• _GOAL OF THE EXERCISE_
Instruction for the data below: set down exactly the lines from the line with "3. Breach of" to the line with "See §§ 4638–4653.", inclusive, and no others.

====

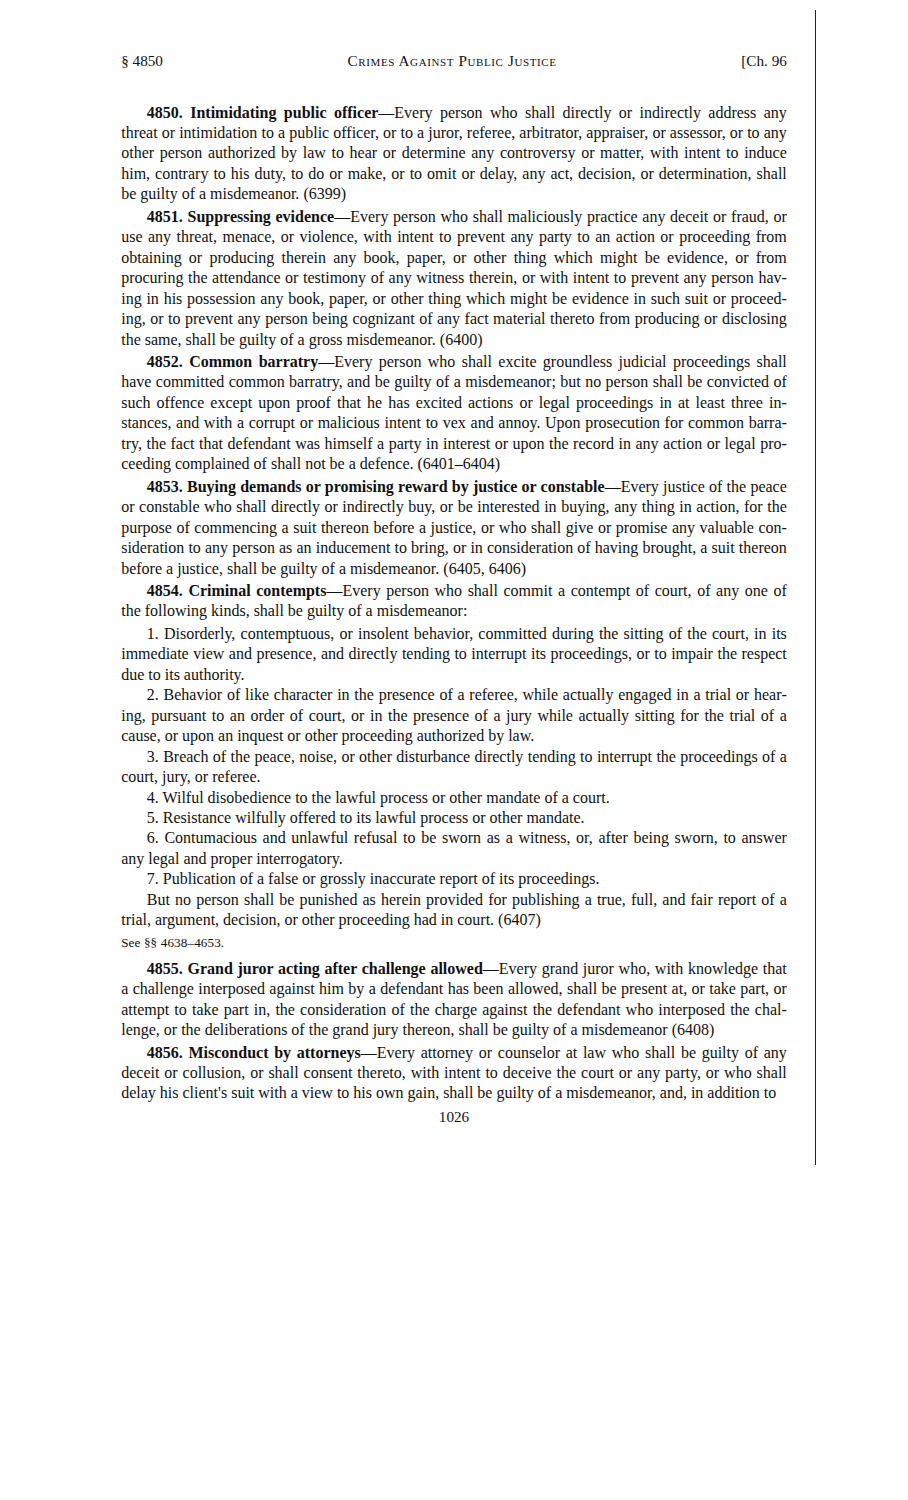§ 4850 Crimes Against Public Justice [Ch. 96
4850. Intimidating public officer—Every person who shall directly or indirectly address any threat or intimidation to a public officer, or to a juror, referee, arbitrator, appraiser, or assessor, or to any other person authorized by law to hear or determine any controversy or matter, with intent to induce him, contrary to his duty, to do or make, or to omit or delay, any act, decision, or determination, shall be guilty of a misdemeanor. (6399)
4851. Suppressing evidence—Every person who shall maliciously practice any deceit or fraud, or use any threat, menace, or violence, with intent to prevent any party to an action or proceeding from obtaining or producing therein any book, paper, or other thing which might be evidence, or from procuring the attendance or testimony of any witness therein, or with intent to prevent any person having in his possession any book, paper, or other thing which might be evidence in such suit or proceeding, or to prevent any person being cognizant of any fact material thereto from producing or disclosing the same, shall be guilty of a gross misdemeanor. (6400)
4852. Common barratry—Every person who shall excite groundless judicial proceedings shall have committed common barratry, and be guilty of a misdemeanor; but no person shall be convicted of such offence except upon proof that he has excited actions or legal proceedings in at least three instances, and with a corrupt or malicious intent to vex and annoy. Upon prosecution for common barratry, the fact that defendant was himself a party in interest or upon the record in any action or legal proceeding complained of shall not be a defence. (6401–6404)
4853. Buying demands or promising reward by justice or constable—Every justice of the peace or constable who shall directly or indirectly buy, or be interested in buying, any thing in action, for the purpose of commencing a suit thereon before a justice, or who shall give or promise any valuable consideration to any person as an inducement to bring, or in consideration of having brought, a suit thereon before a justice, shall be guilty of a misdemeanor. (6405, 6406)
4854. Criminal contempts—Every person who shall commit a contempt of court, of any one of the following kinds, shall be guilty of a misdemeanor:
1. Disorderly, contemptuous, or insolent behavior, committed during the sitting of the court, in its immediate view and presence, and directly tending to interrupt its proceedings, or to impair the respect due to its authority.
2. Behavior of like character in the presence of a referee, while actually engaged in a trial or hearing, pursuant to an order of court, or in the presence of a jury while actually sitting for the trial of a cause, or upon an inquest or other proceeding authorized by law.
3. Breach of the peace, noise, or other disturbance directly tending to interrupt the proceedings of a court, jury, or referee.
4. Wilful disobedience to the lawful process or other mandate of a court.
5. Resistance wilfully offered to its lawful process or other mandate.
6. Contumacious and unlawful refusal to be sworn as a witness, or, after being sworn, to answer any legal and proper interrogatory.
7. Publication of a false or grossly inaccurate report of its proceedings.
But no person shall be punished as herein provided for publishing a true, full, and fair report of a trial, argument, decision, or other proceeding had in court. (6407)
See §§ 4638–4653.
4855. Grand juror acting after challenge allowed—Every grand juror who, with knowledge that a challenge interposed against him by a defendant has been allowed, shall be present at, or take part, or attempt to take part in, the consideration of the charge against the defendant who interposed the challenge, or the deliberations of the grand jury thereon, shall be guilty of a misdemeanor (6408)
4856. Misconduct by attorneys—Every attorney or counselor at law who shall be guilty of any deceit or collusion, or shall consent thereto, with intent to deceive the court or any party, or who shall delay his client's suit with a view to his own gain, shall be guilty of a misdemeanor, and, in addition to
1026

====

• _TASK SOLUTION_
3. Breach of the peace, noise, or other disturbance directly tending to interrupt the proceedings of a court, jury, or referee.
4. Wilful disobedience to the lawful process or other mandate of a court.
5. Resistance wilfully offered to its lawful process or other mandate.
6. Contumacious and unlawful refusal to be sworn as a witness, or, after being sworn, to answer any legal and proper interrogatory.
7. Publication of a false or grossly inaccurate report of its proceedings.
But no person shall be punished as herein provided for publishing a true, full, and fair report of a trial, argument, decision, or other proceeding had in court. (6407)
See §§ 4638–4653.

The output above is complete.